I can reproduce 15-years old WTF with TASK_UNINTERRUPTIBLE

Finally, I can do it in a pure software environment on my will!

George Shuklin
OpsOps
4 min readSep 9, 2020

--

I speechless to express my elation! Finally! I can reproduce the most HATED bug in the kernel. The bug which haunts only highly loaded production systems with costly hardware and only in rare conditions!

For the duration of all my professional life I occasionally stumble upon it. Whole 15 years of my career. It was impossible to reproduce, impossible to fix and impossible to live with. There were only two options from this bug: Either commit suicide by oneself or ask the kernel to do so. Moreover, the bug is so nasty, that normal shutdown does not work — system hangs forever. There was a special ritual for this type of error: echo b > /proc/sysrq-trigger, and you need to type it without auto completion (or else, your console is dead, if the bug affects the disk under root filesystem).

The bug description

Under unclear conditions some SAS HBA (LSI mostly, but I got this from Adapetec too once or twice) cause massive outage for all devices on a specific SCSI host (scsi host is not ‘the server’, it’s the scsi-specific name for HBA port in scsi-bus). Usually it happens when SATA drive dies in SAS enclosure in a specific way in the middle of transation, but I saw this in other configurations too. When this happens, not only the ‘buggy device’ is dead, but all other devices on this bus are dead too. Moreover, they are not just ‘dead’, but any access to those devices put accessing process into TASK_UNINTERRUPTIBLE state (D+ in ps/top), and put it in this state forever. When a process in this state it’s impossible to:

  1. Kill it (kill -9 is delayed until process is returning from D+ state, if it’s never returns, kill is ignored forever).
  2. Stop it (Ctrl-Z no longer works). As far as I understand, it’s the same as kill -SIGKILL, but with kill -SIGSTOP).

On a practical side that means if your application ever tried to access the device (any of the whole affected enclosure), you can’t Ctrl-Z it. If the affected device is an underlying block device for your root drive, than every non-cached filesystem access cause the same problem, including innocent cd. F.e. ‘autocompletion’ may wants to scan some directories or write some temporary files. One TAB and console is dead forever. Obviously, shutdown procedures does not work too, because they try to run files from root filesystem which is ‘D+ forever’.

Additionally, if the application in HUNG (D+) state has some threads, only one thread locks. Other threads are free to do anything except exit or signal processing. That means, in a cluster environment, if one thread is stuck in D+ state, application can respond on heartbeats and other network requests, but can’t work. Moreover, and this is why I say it ‘haunts’, it CAN NOT EXIT. It can’t work and can’t stop. Many cluster solutions are totally unexpect this (if you can’t work, just die, please!).

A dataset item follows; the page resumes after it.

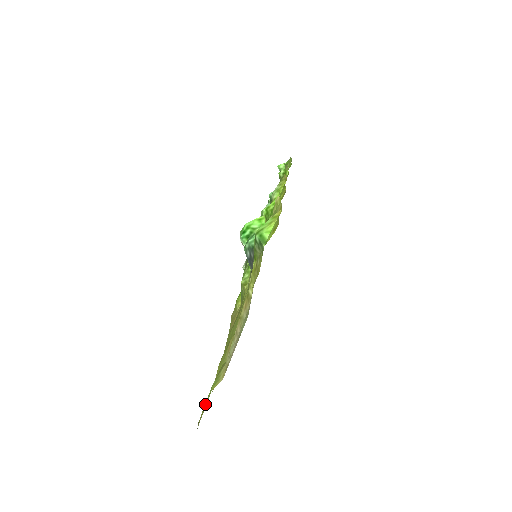
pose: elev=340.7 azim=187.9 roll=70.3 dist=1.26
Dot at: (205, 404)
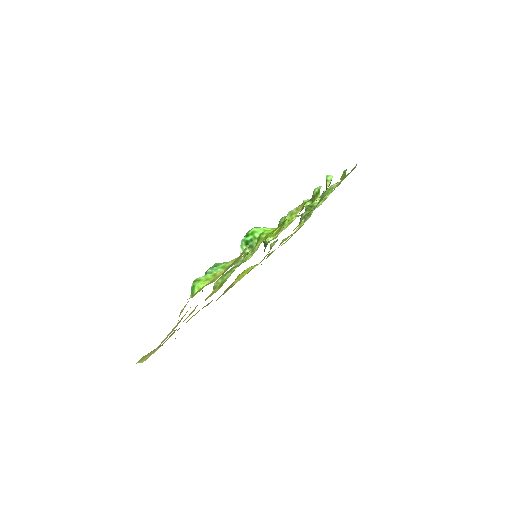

So, the single solution is a hard reboot. Either via ‘b’ magic of the kernel, or by means of out of band power management (IPMI/DRAC/ILO/PDU API).

I’ve reproduced it in SOFTWARE!

Finally. No expensive SCSI enclosures with dozens of drives. No more highload. No more specific hardware at all!

The simple and humble null_blk driver allow me to create those processes!

Warning: don’t do this on production or your laptop. Use a spare VM (VM on your laptop is fine, as it’s a pure software thing).

That’s all. After it finishes (or in the parallel console, as it take a long time to finish), you can try to access /dev/nullb0 device.

And, … D+ is awaiting you!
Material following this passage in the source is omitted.